- Release poster
- Directed by: Dan Farah
- Produced by: Dan Farah
- Narrated by: Luis Elizondo
- Cinematography: Vincent Wrenn
- Edited by: Spencer Averick Colin Frederick
- Music by: Blair Mowat
- Production company: Farah Films
- Release dates: March 9, 2025 (SXSW); November 21, 2025 (Theatrical and Amazon Prime Video);
- Running time: 109 minutes
- Country: United States
- Language: English

= The Age of Disclosure =

2025 American UFO documentary film

The Age of Disclosure is a 2025 American documentary film about UFOs directed and produced by Dan Farah, in which a number of former United States government officials and people associated with the disclosure movement assert that alien intelligence is present on Earth and has been subject to a decades-long government cover-up. Farah described "disclosure" as when governments could reveal withheld information about alien life, as described in UFO conspiracy theory claims. The film advances conspiracy theories concerning recovered alien materials, secret programs, and institutional secrecy by highlighting interviews with a wide ranging selection of participants including ufologists along with former and current U. S. government officials and employees from the U. S. military, the U. S. intelligence community, and the U. S. Congress.

» PROVIDED DATA
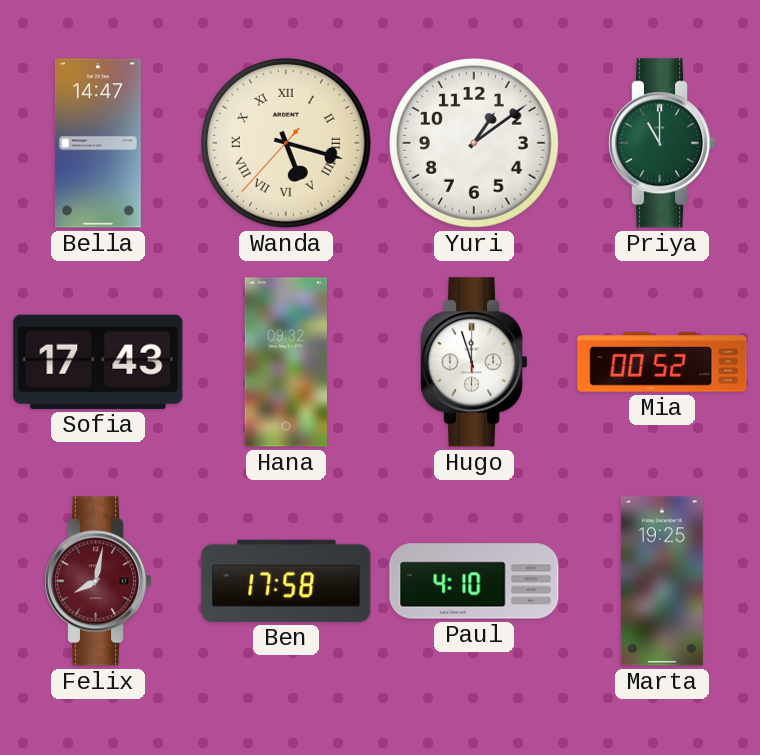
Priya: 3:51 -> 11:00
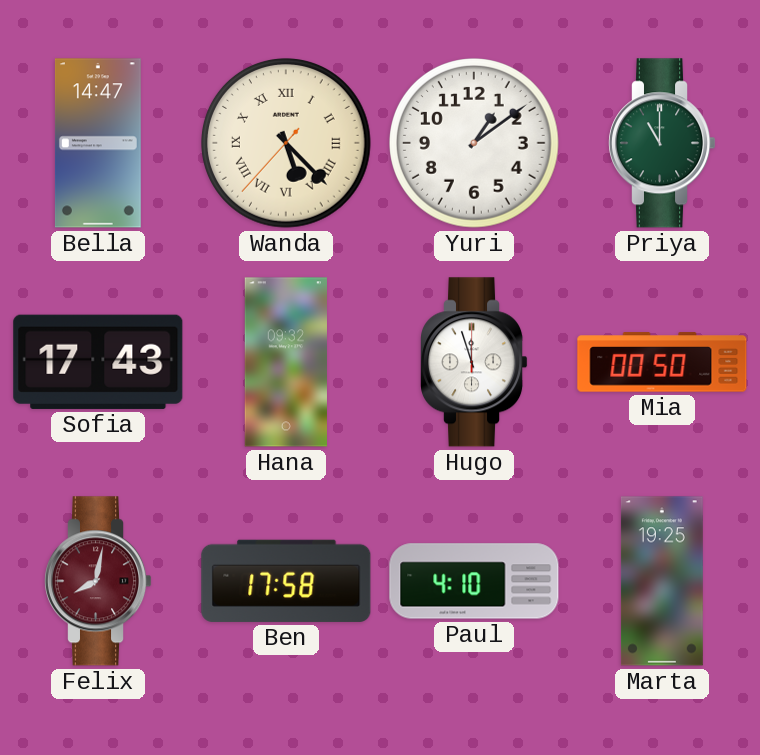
Wanda: 5:17 -> 5:22
Mia: 00:52 -> 00:50
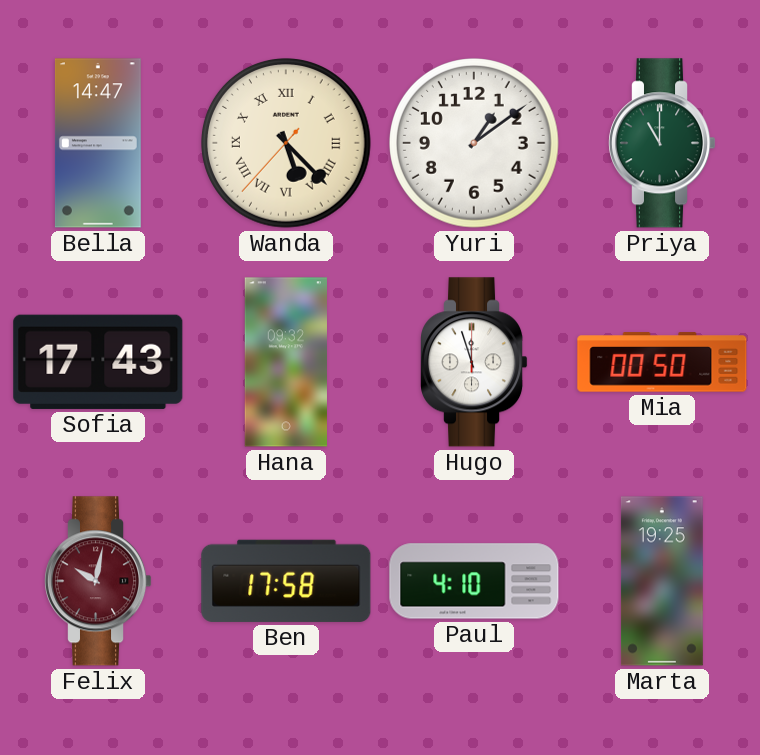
Felix: 8:02 -> 10:02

» WORK INSTRUCTIONS
1. According to the article on The Age of Disclosure, who narrates the film?
2. Write what comes next in the article on The Age of Disclosure, picking up after its final sentence.
The material comes from a source separate from the article on the documentary.

» PER-TASK OUTPUTS
1. Luis Elizondo

2.
The film premiered at the 2025 South by Southwest Film & TV Festival on March 9, 2025. It was released in theaters and on Amazon Prime Video on November 21, 2025, becoming the highest-grossing documentary of all time on the platform. It received mixed reviews from critics, with scientists and skeptical commentators pointing out the lack of any physical evidence for the claims made in the film, and the film's credulous over-reliance on eyewitness testimony.

==Synopsis==
Age of Disclosure includes interviews with former and present United States elected, military, and intelligence officials, along with ufologists, government associates, and fringe scientists who claim, in some cases for decades, that the U. S. government has been aware of alien life and retrieving their technology since 1947 if not before. Variety reported that according to director Farah, the "disclosure" concept in the film’s title refers to a hypothetical future time when governments would reveal to the public withheld information about aliens and UFOs, a pillar of some UFO conspiracy theories.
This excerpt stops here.